- _WHAT THE TASK ASKS_:
Only the lines below from the one containing "### Latency Optimization" to the one containing "2. **Basic Audio**: Use" should be repeated, both included and unchanged.

(Data items)
__________________________________________________

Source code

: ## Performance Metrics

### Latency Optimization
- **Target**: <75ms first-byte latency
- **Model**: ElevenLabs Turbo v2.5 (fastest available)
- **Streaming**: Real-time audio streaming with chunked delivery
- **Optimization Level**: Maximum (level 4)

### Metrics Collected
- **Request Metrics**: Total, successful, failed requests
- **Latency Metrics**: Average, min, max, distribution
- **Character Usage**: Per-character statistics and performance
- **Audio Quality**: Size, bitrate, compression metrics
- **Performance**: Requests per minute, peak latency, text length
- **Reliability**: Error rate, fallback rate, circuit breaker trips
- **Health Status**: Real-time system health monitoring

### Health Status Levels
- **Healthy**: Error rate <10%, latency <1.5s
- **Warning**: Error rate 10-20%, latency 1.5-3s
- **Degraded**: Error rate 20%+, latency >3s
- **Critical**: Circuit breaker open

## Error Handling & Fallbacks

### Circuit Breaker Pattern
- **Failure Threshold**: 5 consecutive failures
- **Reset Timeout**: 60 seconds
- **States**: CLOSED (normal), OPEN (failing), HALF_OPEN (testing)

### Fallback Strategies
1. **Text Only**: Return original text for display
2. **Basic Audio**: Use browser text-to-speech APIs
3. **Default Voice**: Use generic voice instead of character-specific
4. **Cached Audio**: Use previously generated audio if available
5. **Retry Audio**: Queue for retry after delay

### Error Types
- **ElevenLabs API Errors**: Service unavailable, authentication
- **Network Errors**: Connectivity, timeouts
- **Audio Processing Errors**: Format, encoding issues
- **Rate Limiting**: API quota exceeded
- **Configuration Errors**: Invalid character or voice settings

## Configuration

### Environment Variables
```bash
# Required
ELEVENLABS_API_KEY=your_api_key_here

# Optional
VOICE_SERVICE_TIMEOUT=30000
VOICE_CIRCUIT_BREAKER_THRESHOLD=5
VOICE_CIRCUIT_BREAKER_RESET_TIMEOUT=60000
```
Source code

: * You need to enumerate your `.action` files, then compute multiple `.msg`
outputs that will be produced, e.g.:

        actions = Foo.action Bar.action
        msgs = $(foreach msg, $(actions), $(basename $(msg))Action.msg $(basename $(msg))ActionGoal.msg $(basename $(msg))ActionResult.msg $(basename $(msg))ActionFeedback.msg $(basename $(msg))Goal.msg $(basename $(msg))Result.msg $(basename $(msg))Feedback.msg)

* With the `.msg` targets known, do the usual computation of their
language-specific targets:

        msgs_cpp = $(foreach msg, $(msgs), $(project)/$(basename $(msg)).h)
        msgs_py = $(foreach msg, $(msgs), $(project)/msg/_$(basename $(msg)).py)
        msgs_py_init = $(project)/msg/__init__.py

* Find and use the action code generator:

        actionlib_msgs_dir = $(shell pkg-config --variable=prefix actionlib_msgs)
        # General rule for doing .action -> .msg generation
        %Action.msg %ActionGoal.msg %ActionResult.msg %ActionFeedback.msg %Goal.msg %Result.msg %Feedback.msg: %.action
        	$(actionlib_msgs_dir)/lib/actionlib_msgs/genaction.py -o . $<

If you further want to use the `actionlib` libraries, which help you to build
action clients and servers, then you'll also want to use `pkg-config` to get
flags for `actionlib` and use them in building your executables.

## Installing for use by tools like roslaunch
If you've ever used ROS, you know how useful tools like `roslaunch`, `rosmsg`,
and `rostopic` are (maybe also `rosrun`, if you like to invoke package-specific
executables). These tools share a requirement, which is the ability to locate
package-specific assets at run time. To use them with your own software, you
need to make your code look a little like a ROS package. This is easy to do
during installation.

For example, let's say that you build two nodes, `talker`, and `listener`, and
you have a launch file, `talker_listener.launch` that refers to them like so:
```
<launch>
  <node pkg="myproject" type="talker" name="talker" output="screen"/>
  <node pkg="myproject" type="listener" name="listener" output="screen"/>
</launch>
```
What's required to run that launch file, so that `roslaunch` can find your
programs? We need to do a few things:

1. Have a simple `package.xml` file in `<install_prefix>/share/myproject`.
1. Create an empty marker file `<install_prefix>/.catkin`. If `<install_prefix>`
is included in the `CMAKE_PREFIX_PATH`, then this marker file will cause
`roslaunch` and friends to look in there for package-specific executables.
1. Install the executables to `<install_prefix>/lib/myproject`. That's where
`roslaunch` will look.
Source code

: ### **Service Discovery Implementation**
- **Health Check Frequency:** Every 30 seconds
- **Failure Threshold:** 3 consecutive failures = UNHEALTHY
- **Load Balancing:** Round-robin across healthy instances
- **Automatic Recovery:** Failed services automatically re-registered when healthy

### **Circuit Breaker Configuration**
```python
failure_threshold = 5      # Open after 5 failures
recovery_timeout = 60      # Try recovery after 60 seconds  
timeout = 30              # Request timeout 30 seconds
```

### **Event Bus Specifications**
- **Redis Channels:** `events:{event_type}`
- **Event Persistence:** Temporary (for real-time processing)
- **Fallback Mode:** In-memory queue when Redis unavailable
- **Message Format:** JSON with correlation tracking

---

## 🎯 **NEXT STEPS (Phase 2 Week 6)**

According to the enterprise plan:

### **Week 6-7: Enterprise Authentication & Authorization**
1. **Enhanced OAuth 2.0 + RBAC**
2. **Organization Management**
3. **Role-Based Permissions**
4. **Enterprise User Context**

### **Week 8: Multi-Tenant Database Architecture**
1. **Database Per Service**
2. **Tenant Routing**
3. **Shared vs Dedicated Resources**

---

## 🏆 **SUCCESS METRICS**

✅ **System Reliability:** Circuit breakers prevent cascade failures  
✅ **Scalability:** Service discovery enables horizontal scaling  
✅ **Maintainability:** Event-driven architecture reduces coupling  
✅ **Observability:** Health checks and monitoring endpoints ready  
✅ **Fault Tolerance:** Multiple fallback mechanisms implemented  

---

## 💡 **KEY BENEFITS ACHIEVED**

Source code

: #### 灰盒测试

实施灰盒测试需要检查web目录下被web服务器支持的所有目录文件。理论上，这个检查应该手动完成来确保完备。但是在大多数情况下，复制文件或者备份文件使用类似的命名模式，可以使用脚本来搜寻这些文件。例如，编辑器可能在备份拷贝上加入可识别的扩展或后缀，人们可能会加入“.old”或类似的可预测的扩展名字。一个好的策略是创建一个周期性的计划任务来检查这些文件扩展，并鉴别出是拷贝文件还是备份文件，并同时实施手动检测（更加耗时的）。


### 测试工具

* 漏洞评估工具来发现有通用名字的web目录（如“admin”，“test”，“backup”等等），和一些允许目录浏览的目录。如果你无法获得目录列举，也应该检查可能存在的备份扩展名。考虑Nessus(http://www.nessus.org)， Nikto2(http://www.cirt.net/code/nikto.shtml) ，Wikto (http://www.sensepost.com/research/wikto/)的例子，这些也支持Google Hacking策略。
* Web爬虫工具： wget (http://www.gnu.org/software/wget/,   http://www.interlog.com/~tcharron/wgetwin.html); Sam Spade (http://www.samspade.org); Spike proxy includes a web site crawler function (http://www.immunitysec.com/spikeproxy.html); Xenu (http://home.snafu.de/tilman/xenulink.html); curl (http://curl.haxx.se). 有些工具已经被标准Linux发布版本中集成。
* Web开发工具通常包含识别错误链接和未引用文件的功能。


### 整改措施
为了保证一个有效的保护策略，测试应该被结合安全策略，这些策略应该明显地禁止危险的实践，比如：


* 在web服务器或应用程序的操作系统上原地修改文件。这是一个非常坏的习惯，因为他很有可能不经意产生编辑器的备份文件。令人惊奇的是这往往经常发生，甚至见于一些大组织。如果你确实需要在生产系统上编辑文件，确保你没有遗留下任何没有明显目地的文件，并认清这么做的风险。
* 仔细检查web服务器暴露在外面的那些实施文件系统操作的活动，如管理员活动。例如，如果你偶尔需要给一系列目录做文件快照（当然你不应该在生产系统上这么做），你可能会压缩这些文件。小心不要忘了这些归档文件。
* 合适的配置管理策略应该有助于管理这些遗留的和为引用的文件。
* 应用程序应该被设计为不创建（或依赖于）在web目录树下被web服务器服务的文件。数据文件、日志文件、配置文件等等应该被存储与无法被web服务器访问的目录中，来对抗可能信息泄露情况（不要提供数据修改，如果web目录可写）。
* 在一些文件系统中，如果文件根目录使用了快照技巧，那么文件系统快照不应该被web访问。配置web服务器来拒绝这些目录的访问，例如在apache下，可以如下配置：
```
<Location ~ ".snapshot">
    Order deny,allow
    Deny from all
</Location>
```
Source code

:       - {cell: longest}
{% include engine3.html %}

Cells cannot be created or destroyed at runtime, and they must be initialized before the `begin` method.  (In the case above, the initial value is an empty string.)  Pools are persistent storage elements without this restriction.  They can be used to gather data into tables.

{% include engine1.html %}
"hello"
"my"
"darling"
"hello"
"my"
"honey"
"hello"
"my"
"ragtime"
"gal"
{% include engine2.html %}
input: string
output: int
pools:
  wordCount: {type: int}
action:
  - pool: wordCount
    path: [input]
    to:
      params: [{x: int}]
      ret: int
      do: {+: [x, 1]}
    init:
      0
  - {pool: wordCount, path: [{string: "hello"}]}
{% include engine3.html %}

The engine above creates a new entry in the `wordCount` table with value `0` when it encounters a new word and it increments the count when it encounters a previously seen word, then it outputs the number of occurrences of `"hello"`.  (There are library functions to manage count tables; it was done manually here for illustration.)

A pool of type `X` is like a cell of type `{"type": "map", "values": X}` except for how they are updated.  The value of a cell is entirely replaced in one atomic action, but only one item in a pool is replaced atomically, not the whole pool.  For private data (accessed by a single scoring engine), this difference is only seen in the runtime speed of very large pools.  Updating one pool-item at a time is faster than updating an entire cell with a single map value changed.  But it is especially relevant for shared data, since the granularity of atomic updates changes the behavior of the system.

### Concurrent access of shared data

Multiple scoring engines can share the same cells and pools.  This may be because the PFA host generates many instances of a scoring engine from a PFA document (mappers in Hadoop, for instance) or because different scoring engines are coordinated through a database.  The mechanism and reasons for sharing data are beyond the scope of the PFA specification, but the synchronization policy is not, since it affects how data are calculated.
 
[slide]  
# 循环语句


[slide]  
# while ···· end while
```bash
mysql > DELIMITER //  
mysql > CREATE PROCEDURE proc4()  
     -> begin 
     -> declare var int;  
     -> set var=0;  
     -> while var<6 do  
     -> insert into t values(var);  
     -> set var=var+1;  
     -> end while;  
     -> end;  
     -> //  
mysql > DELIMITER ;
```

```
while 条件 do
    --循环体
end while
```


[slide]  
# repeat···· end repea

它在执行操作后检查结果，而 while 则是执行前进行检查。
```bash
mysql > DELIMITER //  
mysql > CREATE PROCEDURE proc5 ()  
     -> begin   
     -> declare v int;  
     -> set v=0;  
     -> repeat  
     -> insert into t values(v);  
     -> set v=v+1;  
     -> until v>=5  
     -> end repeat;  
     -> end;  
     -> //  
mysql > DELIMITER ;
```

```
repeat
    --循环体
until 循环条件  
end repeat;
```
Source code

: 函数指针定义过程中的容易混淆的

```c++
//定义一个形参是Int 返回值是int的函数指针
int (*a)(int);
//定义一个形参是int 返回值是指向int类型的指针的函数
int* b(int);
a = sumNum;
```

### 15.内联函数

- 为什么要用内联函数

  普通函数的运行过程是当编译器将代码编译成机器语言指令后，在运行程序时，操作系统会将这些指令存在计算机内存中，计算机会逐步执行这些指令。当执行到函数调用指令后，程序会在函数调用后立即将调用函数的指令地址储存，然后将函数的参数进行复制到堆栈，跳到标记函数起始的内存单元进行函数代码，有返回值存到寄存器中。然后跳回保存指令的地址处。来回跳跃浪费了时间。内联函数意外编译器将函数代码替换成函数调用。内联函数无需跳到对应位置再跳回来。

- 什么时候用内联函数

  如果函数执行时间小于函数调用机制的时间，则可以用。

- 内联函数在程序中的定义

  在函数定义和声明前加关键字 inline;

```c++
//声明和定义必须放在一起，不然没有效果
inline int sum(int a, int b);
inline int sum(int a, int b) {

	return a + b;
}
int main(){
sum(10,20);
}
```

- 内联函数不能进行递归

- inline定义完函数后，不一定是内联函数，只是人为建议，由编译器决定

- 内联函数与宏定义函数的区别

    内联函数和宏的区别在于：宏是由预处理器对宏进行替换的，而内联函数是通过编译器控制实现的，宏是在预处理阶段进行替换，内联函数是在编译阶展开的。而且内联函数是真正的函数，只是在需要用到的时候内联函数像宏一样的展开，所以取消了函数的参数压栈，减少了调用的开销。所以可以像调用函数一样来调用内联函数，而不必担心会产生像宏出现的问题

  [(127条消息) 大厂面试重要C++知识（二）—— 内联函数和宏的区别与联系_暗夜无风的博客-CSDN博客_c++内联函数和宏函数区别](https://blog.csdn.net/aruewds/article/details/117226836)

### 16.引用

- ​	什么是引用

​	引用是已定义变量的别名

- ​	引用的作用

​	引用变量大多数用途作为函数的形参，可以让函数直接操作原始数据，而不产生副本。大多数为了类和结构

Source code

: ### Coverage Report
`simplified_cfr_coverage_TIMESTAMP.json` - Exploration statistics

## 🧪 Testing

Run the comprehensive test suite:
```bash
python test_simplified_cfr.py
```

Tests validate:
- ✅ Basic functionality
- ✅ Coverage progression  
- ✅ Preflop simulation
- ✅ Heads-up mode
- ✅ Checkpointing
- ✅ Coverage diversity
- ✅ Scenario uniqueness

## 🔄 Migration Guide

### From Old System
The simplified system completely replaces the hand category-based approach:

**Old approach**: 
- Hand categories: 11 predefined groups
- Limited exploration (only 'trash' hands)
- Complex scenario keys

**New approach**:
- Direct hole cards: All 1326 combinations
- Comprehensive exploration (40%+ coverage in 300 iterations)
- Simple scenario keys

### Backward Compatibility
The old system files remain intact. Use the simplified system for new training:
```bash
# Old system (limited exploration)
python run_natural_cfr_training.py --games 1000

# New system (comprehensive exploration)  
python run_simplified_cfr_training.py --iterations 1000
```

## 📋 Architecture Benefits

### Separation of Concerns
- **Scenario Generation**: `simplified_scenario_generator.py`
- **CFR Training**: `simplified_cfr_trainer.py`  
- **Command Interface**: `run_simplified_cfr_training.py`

__________________________________________________

- _RESPONSE_:
### Latency Optimization
- **Target**: <75ms first-byte latency
- **Model**: ElevenLabs Turbo v2.5 (fastest available)
- **Streaming**: Real-time audio streaming with chunked delivery
- **Optimization Level**: Maximum (level 4)

### Metrics Collected
- **Request Metrics**: Total, successful, failed requests
- **Latency Metrics**: Average, min, max, distribution
- **Character Usage**: Per-character statistics and performance
- **Audio Quality**: Size, bitrate, compression metrics
- **Performance**: Requests per minute, peak latency, text length
- **Reliability**: Error rate, fallback rate, circuit breaker trips
- **Health Status**: Real-time system health monitoring

### Health Status Levels
- **Healthy**: Error rate <10%, latency <1.5s
- **Warning**: Error rate 10-20%, latency 1.5-3s
- **Degraded**: Error rate 20%+, latency >3s
- **Critical**: Circuit breaker open

## Error Handling & Fallbacks

### Circuit Breaker Pattern
- **Failure Threshold**: 5 consecutive failures
- **Reset Timeout**: 60 seconds
- **States**: CLOSED (normal), OPEN (failing), HALF_OPEN (testing)

### Fallback Strategies
1. **Text Only**: Return original text for display
2. **Basic Audio**: Use browser text-to-speech APIs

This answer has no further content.